Yeah, geeky. And yes, you might still say you hate it, but I'm only asking for people to understand, not agree, and I'm not particularly here to "fight" anyone on if they hated it or not. More like, maybe this will change the fabric of how you watch Chinese dramas.
So I'm going to establish some ground work. If you know it, fine. If you don't then maybe it'll help. And I know there is that one person out there trying to find ways to be offended by this... so umm... it's for educatainment. Chill. Knowing more won't kill anyone. (And I'm sure there is someone trying to find way to be offended by the previous statement... *sighs* Really?)
So, this story employed a few story structures along the way.
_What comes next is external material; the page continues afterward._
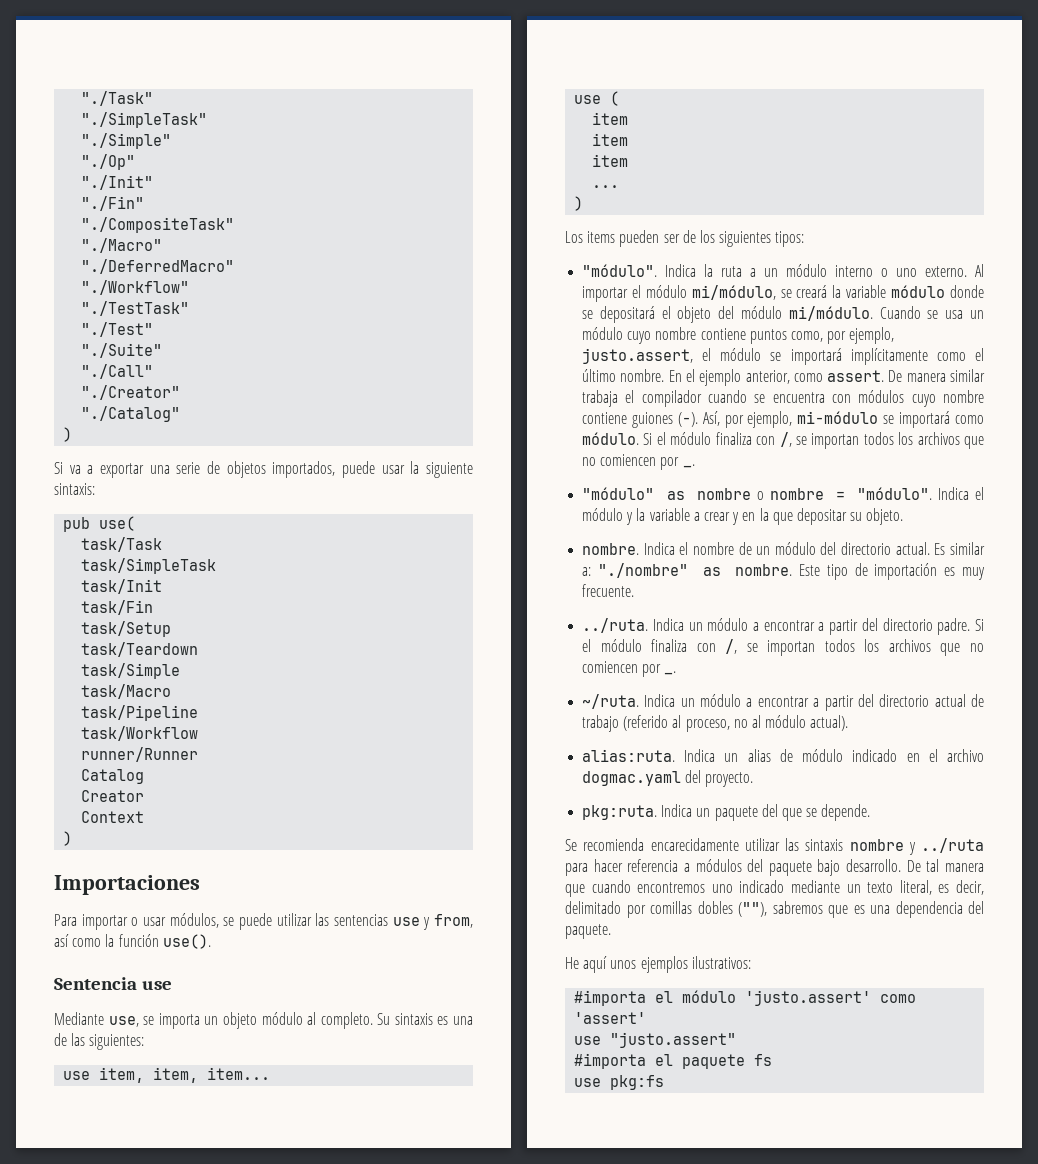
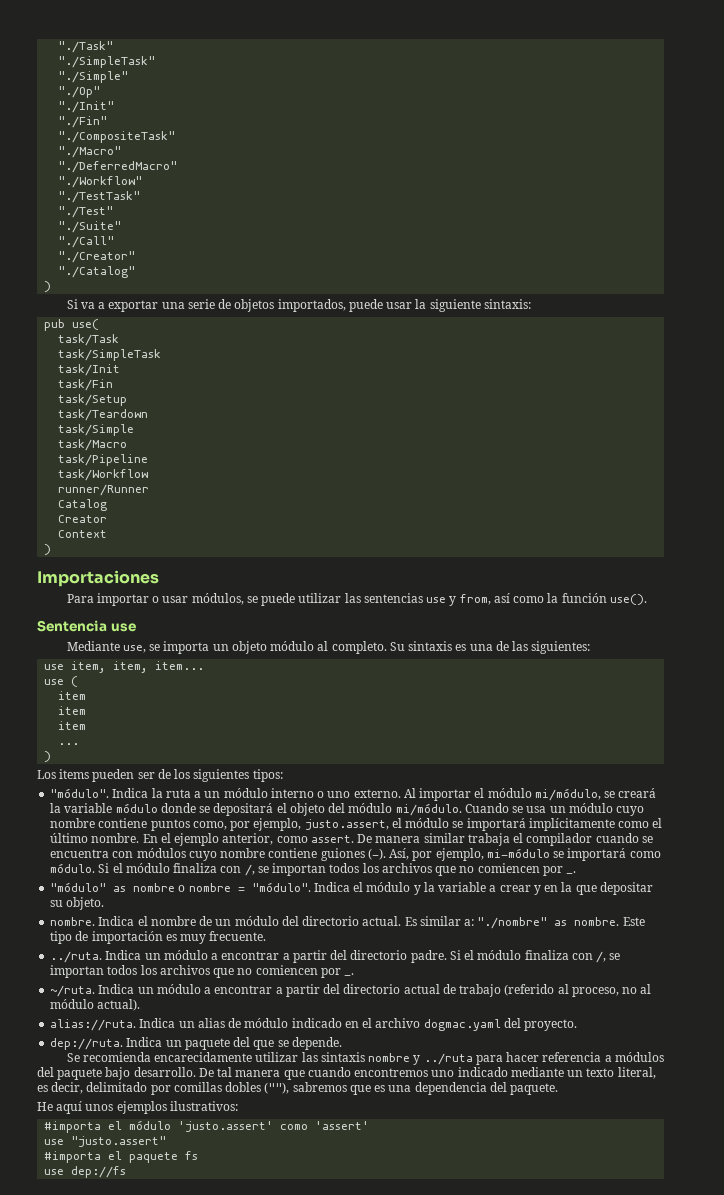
[582,749,676,762] alias:ruta. -> [50,1019,137,1031] alias://ruta.
[582,805,658,820] pkg:ruta. -> [50,1038,124,1050] dep://ruta.
[610,1075,665,1090] pkg:fs -> [71,1166,127,1178] dep://fs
And geekily I'm going to say the thematic development in this drama was better than most dramas with an excellent script that started out slow, but warmed up as no part of it overwhelmed the rest, but it's was like a roleplaying level up.
The first most obvious story structure employed was qǐchéngzhuǎnhé. 起承轉合
Someone will say something like you copied it off of Wikipedia, but I literally wrote that section of Wikipedia.
- 起qǐ: start or introduction, usually meaning the reason a thing begins
- 承chéng: meant handling, process, or hardships
- 轉zhuǎn: turn, turning point
- 合hé: result.
The result is not. Conclusion. Conclusion is an end, result is more like, A+B+C+D=this thing.
Conclusion is more like a QED.
So he, is supposed to be short.
It's said to be invented in the Song Dynasty, and speculated to start with Li Bai, but was 4 different poetry forms that eventually got combined, and then it was later used for academic discourse.
Qi was described as straight, cheng was likened to a mortar, zhuan was described change, and he is likened to a deep pond or overflowing river which helps one reflect on the meaning.
For those familiar, it differs from Kishotenketsu as a professor put it, Qichengzhuanhe tends to reflect more Chinese history and the idea of Mandate of Heaven (for those familiar with that concept). So things are good, things get corrupt, you need to overthrow the government, get new government.
The center of this story structure is DISCOVERY and REALIZATION (Story driver, if you will), not conflict.
The Second Part is Xiqu which was used in old plays. (It finally got an article on Wikipedia I had no hand in after I wrote about its existence)
It's roughly explained as a string of pearls. This means one plot, moving to another plot, etc. It was visualized literally as pearls in the story. The analogous version I would think of it as is something like epic story structure if you ignore Joseph Campbell being an imperialist. So a bunch of stories strung together to create an overall arc. They literally did this for an episode.
Since it's a part of traditional Chinese theater which is subdivided into Peking Opera and the other one which I forgot the name of off the top of my head... this is kinda common in particularly longer stories, and qichengzhuanhe is often used to form the overarching arc.
The Third part, which becomes more apparent later is Dream Record (Not to be confused with Dream Diary from Japan, which dates slightly earlier, BTW)
Dream Record's story driver is regrets one has that were not able to be resolved. I suppose one could think of it as spiritual. This story structure dates from the end of the Ming Dynasty as a way to reflect why Ming was collapsing, etc. It often starts with a "Death" or a Dream where the person has regrets. The last episode shows what those regrets exactly are. and in the modern twist, what he learned he could have done better.
So applying this to the story is spoilers... but I kinda hope this helped to figure out the ending. I know those raised in the US are used to more "explicit" endings and story telling which I could explain to you exactly why US storytelling became, to my eyes in my opinion like beating a dead horse. Haha. I was actually told that if I demonstrate a emotion say crying from someone's relative dying, I must spell out how they feel as "sad" from US writers *in addition* to spending 3 pages showing how the character feels. Like what? Have we gone that far down the rabbit hole of must explain everything US people?
But since the story is tracking discovery over the entire run, it does not need a conclusion. If you were tracking the conflict only, it might help to go back and track the character discoveries and how they were won and lost and then the ending will make more sense. Since this post is long, I'll end it here. The height of the story is mostly on discovery and realizations. Once you get that, I swear the ending makes more sense.